Tsang addressed the potential negative impact of a strong capital expenditure plan, suggesting that the concerns over the company’s financial strategy and the risk of a potential H20 ban and order under-delivery may be overstated. InvestingPro data reveals VNET operates with a debt-to-equity ratio of 2.84 and generates $303.53M in EBITDA. The analyst believes that the issue of $430 million in convertible bonds today effectively removes any overhang. Furthermore, the company’s ambitious plan to deliver 400MW by 2025 justifies the Rmb10-12bn capital expenditure and financing strategy, especially considering the robust 28% EBITDA growth forecasted for fiscal year 2026.
The analyst anticipates an imminent update on the H20 situation and points out that 83% of this year’s order delivery is already pre-committed. This pre-commitment likely ensures the supply of AI accelerators and mitigates the concern of under-delivery, particularly as the AI capital expenditure cycle is just beginning in an industry with tight supply.
Tsang also sees the upcoming Tencent (HK:0700) capital expenditure plan as a potential catalyst for VNET. Adjustments to the EBITDA forecasts for fiscal years 2025-2026 and the introduction of fiscal year 2027 into the model have prompted a roll forward to fiscal year 2026 EV/EBITDA with an unchanged 16x multiple.
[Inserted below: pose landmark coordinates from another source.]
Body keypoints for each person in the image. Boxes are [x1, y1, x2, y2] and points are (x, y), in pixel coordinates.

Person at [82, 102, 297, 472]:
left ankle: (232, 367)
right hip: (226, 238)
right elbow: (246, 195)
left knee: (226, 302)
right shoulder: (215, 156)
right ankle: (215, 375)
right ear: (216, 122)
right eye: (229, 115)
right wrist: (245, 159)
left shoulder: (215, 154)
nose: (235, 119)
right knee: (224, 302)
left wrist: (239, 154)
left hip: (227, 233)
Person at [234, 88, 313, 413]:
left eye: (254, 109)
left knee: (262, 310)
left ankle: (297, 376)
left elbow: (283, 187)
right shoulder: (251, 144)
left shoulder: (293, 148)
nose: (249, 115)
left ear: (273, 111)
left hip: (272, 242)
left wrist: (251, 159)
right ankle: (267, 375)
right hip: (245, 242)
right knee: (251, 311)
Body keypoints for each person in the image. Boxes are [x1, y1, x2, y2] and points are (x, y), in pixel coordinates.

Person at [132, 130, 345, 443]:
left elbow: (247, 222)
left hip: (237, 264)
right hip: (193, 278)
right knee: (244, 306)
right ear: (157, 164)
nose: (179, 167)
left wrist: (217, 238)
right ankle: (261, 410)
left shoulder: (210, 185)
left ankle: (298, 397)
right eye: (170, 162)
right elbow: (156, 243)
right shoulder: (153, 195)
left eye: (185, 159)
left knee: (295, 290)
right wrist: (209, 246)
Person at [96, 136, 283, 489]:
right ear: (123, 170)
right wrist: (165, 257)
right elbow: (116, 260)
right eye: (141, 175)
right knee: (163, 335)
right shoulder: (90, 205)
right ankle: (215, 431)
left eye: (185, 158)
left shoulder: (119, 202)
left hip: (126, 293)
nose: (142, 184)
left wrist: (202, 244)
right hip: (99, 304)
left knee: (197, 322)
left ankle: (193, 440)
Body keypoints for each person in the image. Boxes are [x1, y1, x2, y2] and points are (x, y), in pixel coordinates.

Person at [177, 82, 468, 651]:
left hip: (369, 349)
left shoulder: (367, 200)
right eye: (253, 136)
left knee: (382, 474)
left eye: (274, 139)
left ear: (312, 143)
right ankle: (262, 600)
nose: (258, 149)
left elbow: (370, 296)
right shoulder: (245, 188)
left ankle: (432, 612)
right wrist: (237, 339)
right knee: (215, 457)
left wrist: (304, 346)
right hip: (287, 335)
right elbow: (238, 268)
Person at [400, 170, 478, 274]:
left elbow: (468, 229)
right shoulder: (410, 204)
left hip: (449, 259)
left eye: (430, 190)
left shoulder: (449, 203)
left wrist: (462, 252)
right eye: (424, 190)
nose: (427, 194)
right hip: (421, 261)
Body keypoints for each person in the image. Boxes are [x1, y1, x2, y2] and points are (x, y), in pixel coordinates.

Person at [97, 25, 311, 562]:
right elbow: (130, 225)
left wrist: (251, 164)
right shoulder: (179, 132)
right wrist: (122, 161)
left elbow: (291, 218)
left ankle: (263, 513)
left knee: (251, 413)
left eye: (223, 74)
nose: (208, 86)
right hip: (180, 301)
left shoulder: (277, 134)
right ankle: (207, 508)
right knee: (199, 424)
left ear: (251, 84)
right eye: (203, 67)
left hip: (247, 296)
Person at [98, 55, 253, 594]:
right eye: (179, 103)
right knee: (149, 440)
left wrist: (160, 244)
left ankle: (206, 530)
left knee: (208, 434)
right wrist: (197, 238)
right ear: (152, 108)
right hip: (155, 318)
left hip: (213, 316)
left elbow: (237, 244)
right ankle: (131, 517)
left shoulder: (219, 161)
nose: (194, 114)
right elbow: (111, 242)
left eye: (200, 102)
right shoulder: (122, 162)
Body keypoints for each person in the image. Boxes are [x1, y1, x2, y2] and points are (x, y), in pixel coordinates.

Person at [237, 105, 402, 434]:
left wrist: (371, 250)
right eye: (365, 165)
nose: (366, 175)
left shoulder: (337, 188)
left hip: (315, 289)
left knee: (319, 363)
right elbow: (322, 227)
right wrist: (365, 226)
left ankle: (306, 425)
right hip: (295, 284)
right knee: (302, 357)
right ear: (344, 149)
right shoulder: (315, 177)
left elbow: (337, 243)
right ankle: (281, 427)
The price target has been lifted to $20 as the analyst considers fiscal year 2026 a more reasonable benchmark for evaluating the return on capital invested this year. With current revenue growth of 11.41% and a market capitalization of $2.94 billion, the endorsement of a Buy rating reflects confidence in the company’s financial strategy and growth prospects. For deeper insights into VNET’s valuation and growth metrics, access the comprehensive Pro Research Report available on InvestingPro, which covers 1,400+ top stocks with expert analysis and actionable intelligence.
In other recent news, VNET Group Inc. reported its financial results for the fourth quarter of 2024, showcasing a mixed performance. The company posted earnings per share (EPS) of $0.06, which fell short of the forecasted $0.11. However, VNET exceeded revenue expectations by reporting $2.25 billion, surpassing the anticipated $2.06 billion. The company’s revenue growth was driven by increased demand for AI infrastructure and data center services, with a net profit of RMB 248 million, a significant improvement from a net loss in 2023. VNET’s adjusted EBITDA for the quarter increased by 63.8% year-over-year, reaching RMB 721.3 million. Despite these positive revenue results, the company’s stock reacted negatively, declining in pre-market trading. Looking ahead, VNET projects 2025 net revenue to range between RMB 9.1 billion and RMB 9.3 billion, with a capital expenditure plan of RMB 10 to 12 billion. The company also anticipates adjusted EBITDA growth of 15-18% for the coming year.